### RECORDS FOR THIS EXERCISE
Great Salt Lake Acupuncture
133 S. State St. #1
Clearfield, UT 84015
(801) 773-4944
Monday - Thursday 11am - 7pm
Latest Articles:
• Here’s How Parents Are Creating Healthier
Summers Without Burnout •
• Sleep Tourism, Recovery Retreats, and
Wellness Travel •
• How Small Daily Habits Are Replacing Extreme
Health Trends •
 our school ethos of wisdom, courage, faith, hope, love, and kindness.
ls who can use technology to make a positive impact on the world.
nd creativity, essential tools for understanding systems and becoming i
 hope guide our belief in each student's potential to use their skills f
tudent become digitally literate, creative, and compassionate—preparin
######
Could you write out exactly the lines above, starting at the first one and ending with the line that has "Wellness Travel •"?

> [RESULT OF THIS EXERCISE]
Great Salt Lake Acupuncture
133 S. State St. #1
Clearfield, UT 84015
(801) 773-4944
Monday - Thursday 11am - 7pm
Latest Articles:
• Here’s How Parents Are Creating Healthier
Summers Without Burnout •
• Sleep Tourism, Recovery Retreats, and
Wellness Travel •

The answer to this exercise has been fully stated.